Benoit Leblanc, d’Itinérance Zéro.

S.O.S Itinérance Zéro

CHRONIQUE / Est-ce le début de la fin pour Itinérance Zéro ?

Cet organisme sans but lucratif qui offre des repas gratuits aux itinérants de Gatineau depuis maintenant cinq ans annoncera jeudi qu’il est dans l’obligation de réduire ses services, faute de bénévoles et de financement adéquat.

Itinérance Zéro offre présentement des repas chauds les lundis, jeudis et samedis dans le Vieux-Hull, et les mercredis dans le Vieux-Gatineau.

« Dans le Vieux-Hull, on se promène dans notre motorisé et nous avons 16 points d’arrêt, a expliqué le fondateur et directeur d’Itinérance Zéro, Benoît Leblanc. On commence à l’aréna Guertin, on sillonne les rues du quartier et on termine devant le Gîte Ami. Dans le Vieux-Gatineau, nous sommes sur la rue Notre-Dame les mercredis. On sert de 400 à 500 repas par semaine et de 80 à 120 usagers en profitent quotidiennement. Et le nombre de repas et d’usagers augmente sans cesse. La charge de travail de notre équipe d’une douzaine de bénévoles est incroyable.

«Nous devons donc couper les lundis, on n’a plus le choix, a-t-il affirmé. Nous n’offrirons plus nos services les lundis. C’est le groupe de cuisine où les bénévoles commencent à lâcher. Ces gens doivent aller en cuisine et préparer des sandwiches et des repas chauds dans sept grands plats en acier inoxydable. Ces repas sont ensuite apportés chez des bénévoles pour les réfrigérer jusqu’à la distribution. Ces bénévoles doivent ensuite réchauffer les plats pendant une heure ou deux puis les apporter au motorisé avant de les rapporter pour les laver. À un moment donné, ça fait beaucoup. Ça demande des heures de travail et les gens commencent à s’essouffler et s’épuiser. On a récemment perdu un gros morceau lorsque Manon Bégin (la responsable de la cuisine de Hull) nous a quittés. Elle en faisait beaucoup. C’est elle qui réchauffait les plats et qui les apportait au motorisé. Presque plus personne n’est prêt à faire ça.

«J’ai récemment dit à notre conseil d’administration que je ne sais pas combien de temps je pourrai poursuivre et que le prochain bénévole à lâcher sera peut-être moi, laisse tomber Benoît Leblanc. J’ai arrêté de compter les heures que je donne chaque semaine. Je suis épuisé, j’ai perdu 38 livres, je ne suis jamais à la maison. Ça use et on s’essouffle rapidement.»

La solution pour sauver Itinérance Zéro passe par un financement adéquat, croit M. Leblanc.

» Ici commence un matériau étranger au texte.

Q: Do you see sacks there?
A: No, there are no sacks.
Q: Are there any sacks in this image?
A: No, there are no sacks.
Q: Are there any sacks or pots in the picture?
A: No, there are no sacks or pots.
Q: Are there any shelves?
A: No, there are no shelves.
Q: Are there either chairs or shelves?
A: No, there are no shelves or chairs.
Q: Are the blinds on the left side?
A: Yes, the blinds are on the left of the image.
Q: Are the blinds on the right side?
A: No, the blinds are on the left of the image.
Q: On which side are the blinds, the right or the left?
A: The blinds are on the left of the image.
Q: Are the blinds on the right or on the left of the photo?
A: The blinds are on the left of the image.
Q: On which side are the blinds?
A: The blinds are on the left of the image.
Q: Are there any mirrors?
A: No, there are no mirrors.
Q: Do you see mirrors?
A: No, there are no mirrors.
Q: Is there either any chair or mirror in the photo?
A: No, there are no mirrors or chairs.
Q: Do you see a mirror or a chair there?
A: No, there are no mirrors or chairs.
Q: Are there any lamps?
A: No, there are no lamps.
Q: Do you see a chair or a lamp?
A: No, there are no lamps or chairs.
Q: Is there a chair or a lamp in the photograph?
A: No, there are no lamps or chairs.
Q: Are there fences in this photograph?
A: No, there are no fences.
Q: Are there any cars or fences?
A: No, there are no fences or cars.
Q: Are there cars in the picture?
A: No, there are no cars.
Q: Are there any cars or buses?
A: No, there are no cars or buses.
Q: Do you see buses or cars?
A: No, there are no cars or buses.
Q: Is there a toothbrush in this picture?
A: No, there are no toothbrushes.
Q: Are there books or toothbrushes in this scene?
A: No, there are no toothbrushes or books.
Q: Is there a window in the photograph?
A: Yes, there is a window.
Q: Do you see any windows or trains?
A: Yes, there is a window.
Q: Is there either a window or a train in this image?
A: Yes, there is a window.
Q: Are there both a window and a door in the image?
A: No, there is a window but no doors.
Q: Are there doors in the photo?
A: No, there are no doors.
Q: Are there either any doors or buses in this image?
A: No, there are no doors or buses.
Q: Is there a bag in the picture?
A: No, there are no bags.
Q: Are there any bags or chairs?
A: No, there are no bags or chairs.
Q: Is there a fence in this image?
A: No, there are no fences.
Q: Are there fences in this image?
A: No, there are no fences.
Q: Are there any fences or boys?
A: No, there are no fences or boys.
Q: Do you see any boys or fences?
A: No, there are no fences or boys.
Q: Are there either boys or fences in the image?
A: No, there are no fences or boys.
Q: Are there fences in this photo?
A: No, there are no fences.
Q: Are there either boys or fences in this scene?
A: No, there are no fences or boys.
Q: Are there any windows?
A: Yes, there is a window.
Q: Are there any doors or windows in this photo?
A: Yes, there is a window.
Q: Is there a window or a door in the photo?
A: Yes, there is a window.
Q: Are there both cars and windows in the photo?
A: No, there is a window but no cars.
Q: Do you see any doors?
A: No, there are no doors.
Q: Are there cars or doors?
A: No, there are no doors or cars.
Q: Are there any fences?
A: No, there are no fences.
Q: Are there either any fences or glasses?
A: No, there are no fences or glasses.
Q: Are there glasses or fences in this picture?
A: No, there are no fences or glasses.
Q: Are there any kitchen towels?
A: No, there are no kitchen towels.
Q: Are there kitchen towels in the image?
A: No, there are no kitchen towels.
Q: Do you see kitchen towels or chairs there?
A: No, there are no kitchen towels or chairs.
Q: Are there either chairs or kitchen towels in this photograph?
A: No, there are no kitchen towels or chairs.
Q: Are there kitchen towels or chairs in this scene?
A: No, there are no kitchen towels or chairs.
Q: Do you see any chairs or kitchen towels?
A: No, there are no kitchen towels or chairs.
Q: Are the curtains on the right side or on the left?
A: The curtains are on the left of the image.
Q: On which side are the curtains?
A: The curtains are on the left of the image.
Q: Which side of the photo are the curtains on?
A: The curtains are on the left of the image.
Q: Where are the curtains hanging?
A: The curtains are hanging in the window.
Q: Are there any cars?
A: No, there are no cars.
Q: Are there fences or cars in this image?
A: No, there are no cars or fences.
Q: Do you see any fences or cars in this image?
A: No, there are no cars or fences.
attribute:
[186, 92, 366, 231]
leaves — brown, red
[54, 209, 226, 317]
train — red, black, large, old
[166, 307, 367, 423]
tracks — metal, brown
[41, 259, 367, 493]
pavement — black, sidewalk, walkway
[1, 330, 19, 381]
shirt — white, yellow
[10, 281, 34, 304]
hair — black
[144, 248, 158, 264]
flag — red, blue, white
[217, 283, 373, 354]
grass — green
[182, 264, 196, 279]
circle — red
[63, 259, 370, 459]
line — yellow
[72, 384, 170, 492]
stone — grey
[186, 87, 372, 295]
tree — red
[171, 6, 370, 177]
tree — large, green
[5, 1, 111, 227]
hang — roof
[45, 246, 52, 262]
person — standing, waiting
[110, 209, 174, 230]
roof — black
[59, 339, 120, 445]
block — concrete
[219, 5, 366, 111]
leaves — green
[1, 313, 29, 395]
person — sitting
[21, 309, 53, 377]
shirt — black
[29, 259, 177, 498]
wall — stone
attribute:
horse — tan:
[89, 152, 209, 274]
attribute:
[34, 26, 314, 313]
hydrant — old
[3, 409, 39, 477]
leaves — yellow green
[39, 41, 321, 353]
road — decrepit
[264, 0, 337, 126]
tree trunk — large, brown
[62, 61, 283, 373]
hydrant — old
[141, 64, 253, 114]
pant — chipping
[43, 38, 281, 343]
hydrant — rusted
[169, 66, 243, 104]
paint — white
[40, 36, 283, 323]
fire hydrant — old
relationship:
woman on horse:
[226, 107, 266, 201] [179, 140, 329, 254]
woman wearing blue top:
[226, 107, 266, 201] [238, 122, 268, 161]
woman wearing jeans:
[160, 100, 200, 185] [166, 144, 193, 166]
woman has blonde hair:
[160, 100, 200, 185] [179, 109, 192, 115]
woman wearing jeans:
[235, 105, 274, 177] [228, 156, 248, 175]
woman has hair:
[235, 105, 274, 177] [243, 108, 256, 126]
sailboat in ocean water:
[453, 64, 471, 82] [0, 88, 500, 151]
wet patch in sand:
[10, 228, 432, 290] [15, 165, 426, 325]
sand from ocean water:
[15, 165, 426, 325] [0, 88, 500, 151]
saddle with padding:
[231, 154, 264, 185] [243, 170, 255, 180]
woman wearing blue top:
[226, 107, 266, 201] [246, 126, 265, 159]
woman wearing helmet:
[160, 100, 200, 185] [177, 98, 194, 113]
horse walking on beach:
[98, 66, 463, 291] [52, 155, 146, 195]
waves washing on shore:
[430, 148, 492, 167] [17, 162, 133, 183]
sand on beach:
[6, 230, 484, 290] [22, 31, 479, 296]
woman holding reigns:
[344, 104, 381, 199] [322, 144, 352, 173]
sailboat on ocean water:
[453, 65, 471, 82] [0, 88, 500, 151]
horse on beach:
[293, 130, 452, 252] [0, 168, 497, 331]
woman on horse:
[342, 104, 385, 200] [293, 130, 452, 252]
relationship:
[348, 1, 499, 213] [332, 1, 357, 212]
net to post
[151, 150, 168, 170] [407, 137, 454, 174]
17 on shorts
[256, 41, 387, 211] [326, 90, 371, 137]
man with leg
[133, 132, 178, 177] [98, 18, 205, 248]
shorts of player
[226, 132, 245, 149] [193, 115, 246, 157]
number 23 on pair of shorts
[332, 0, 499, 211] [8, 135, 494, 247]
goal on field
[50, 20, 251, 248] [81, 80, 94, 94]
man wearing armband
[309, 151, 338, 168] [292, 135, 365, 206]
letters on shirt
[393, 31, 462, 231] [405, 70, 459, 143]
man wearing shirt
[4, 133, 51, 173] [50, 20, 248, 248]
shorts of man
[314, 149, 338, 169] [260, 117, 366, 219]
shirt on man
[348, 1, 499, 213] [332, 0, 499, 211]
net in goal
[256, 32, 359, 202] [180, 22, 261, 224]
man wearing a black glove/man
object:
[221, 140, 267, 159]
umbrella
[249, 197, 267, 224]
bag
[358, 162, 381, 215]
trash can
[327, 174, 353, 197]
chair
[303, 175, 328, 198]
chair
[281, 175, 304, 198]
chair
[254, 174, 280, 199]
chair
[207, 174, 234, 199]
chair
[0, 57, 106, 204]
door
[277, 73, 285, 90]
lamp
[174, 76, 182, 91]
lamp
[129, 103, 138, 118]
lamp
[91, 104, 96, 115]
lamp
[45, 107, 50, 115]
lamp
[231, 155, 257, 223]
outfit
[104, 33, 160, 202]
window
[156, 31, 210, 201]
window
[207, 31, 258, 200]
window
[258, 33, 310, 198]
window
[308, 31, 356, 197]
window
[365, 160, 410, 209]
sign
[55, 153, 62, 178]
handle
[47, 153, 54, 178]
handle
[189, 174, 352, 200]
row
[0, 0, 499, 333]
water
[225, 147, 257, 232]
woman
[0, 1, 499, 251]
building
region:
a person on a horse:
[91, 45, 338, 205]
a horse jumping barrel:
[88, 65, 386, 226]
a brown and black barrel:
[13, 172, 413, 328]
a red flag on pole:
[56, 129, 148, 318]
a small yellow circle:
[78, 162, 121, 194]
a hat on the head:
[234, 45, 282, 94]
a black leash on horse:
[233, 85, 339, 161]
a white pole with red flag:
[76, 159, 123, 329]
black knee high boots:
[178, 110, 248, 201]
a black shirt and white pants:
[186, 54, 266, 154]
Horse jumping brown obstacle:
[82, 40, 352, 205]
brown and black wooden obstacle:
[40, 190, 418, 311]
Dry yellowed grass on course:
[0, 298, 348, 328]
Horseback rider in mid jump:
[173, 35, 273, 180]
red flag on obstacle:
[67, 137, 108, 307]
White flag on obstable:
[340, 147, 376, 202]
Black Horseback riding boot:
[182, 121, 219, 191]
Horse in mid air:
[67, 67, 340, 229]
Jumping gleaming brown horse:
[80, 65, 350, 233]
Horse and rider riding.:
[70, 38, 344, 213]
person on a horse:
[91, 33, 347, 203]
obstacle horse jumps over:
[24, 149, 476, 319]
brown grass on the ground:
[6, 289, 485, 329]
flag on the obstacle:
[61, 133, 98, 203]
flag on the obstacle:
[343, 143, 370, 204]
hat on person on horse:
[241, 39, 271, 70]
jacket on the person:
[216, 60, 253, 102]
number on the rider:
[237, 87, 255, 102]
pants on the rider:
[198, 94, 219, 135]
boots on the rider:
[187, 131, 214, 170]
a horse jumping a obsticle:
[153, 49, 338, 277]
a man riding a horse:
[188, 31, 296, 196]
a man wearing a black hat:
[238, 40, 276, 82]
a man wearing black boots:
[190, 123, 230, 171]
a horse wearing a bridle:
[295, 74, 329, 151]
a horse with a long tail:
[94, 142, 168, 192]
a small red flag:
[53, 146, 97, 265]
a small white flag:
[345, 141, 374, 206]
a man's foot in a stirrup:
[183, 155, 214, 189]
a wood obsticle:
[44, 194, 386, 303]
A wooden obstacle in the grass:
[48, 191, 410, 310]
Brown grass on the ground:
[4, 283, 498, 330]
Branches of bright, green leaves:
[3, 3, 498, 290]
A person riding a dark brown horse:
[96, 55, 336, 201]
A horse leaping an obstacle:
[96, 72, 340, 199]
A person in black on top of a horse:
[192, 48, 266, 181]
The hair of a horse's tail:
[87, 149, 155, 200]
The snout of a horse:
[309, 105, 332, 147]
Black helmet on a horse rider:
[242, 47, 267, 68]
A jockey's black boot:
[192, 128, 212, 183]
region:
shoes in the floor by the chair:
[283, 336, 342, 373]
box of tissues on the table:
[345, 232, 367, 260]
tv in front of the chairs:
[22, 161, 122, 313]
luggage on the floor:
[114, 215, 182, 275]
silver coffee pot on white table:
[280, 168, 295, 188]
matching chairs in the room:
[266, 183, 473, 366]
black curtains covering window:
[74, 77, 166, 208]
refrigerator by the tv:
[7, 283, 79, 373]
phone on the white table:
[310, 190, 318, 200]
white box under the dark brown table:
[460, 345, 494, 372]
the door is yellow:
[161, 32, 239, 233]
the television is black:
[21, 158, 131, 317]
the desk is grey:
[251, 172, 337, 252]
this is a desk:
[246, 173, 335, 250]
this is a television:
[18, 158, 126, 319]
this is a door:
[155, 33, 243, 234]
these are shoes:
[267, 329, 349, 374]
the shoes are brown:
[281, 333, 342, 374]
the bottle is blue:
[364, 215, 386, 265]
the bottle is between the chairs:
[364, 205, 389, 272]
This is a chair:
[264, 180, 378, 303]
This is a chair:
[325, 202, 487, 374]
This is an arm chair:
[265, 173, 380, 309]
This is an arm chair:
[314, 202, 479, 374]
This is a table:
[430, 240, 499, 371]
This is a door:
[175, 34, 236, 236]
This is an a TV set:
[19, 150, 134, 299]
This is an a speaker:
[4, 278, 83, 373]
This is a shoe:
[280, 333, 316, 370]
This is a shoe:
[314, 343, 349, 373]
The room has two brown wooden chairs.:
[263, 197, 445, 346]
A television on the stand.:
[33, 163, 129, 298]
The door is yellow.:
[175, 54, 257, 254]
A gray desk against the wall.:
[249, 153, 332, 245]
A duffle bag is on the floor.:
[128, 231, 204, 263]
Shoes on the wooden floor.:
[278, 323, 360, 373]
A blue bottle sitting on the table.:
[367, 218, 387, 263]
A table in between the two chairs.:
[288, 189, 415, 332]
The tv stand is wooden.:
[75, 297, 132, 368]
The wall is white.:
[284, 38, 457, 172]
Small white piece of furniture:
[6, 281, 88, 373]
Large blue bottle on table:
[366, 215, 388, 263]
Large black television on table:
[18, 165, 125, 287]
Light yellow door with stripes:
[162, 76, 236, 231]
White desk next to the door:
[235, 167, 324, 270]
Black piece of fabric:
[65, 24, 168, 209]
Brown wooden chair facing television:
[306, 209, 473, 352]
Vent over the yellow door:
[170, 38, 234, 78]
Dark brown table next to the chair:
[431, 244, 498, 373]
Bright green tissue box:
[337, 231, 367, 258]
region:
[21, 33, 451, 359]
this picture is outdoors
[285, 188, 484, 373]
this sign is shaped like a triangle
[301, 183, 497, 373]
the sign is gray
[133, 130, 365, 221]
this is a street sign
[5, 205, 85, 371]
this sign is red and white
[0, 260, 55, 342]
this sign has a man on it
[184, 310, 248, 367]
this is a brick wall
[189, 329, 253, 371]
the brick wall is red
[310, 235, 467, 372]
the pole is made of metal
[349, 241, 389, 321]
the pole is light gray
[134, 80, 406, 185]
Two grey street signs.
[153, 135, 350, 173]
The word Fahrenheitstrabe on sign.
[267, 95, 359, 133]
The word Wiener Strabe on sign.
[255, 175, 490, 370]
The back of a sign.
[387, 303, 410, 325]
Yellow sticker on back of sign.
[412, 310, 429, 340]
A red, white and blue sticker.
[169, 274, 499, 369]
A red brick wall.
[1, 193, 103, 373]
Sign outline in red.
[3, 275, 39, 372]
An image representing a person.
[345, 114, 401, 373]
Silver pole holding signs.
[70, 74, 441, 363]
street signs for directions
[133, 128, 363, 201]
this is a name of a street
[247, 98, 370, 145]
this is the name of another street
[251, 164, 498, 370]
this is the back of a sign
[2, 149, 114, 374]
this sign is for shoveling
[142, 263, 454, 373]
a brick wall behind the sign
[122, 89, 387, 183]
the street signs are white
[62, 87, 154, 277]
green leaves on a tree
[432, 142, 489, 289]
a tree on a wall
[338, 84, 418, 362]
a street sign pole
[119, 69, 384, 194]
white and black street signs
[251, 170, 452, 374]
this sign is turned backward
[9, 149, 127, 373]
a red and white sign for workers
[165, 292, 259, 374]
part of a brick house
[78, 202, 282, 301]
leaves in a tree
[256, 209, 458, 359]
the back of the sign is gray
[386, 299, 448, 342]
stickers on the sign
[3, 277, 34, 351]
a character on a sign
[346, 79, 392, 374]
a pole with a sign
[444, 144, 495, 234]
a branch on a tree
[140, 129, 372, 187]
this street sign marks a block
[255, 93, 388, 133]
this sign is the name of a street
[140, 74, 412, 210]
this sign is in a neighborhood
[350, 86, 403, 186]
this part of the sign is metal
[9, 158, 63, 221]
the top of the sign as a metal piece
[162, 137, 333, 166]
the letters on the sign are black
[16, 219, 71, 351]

Il affirme cependant que d’obtenir des sous pour poursuivre l’œuvre de son organisme s’avère presque impossible.

«On a toujours fonctionné sans subvention, dit-il. Mais là, on n’a plus le choix. Le problème, c’est que chaque fois qu’on veut demander une subvention, on est toujours ralenti parce qu’ils exigent une accréditation du CISSSO. On l’attend cette accréditation, on en a fait la demande en décembre dernier. Mais on n’a toujours pas de nouvelles. On ne demande pas une subvention de 200 000 $. On a juste besoin d’assez d’argent afin de pouvoir verser un salaire à un employé. La minute que j’ai un salarié, je pourrai faire une demande auprès des programmes retour à l’emploi. On pourrait confier les tâches un peu plus difficiles à deux ou trois employés qui font un retour progressif au travail. Ça allégerait la charge de travail des bénévoles.

«Les subventions accordées semblent toujours aller aux mêmes (organismes), déplore le fondateur d’Itinérance Zéro. Je trouve ça poche. On est à peu près les seuls qui ne dédoublent pas un service et qui sont là en dehors des cadres dits normaux. Tout le monde dans le communautaire travaille du lundi au vendredi de 8 h à 16 h. L’été, tout le monde prend des vacances. Comme s’ils étaient au gouvernement fédéral. Comme si l’itinérance prenait elle aussi une pause. Nous, la journée de Noël, on est là. Les congés fériés, on est là. On est sur le terrain depuis cinq ans. Le financement pourrait aussi provenir du privé. Peu importe. Mais il faut que ça bouge. Parce qu’à un moment donné, on n’en pourra plus», conclut M. Leblanc.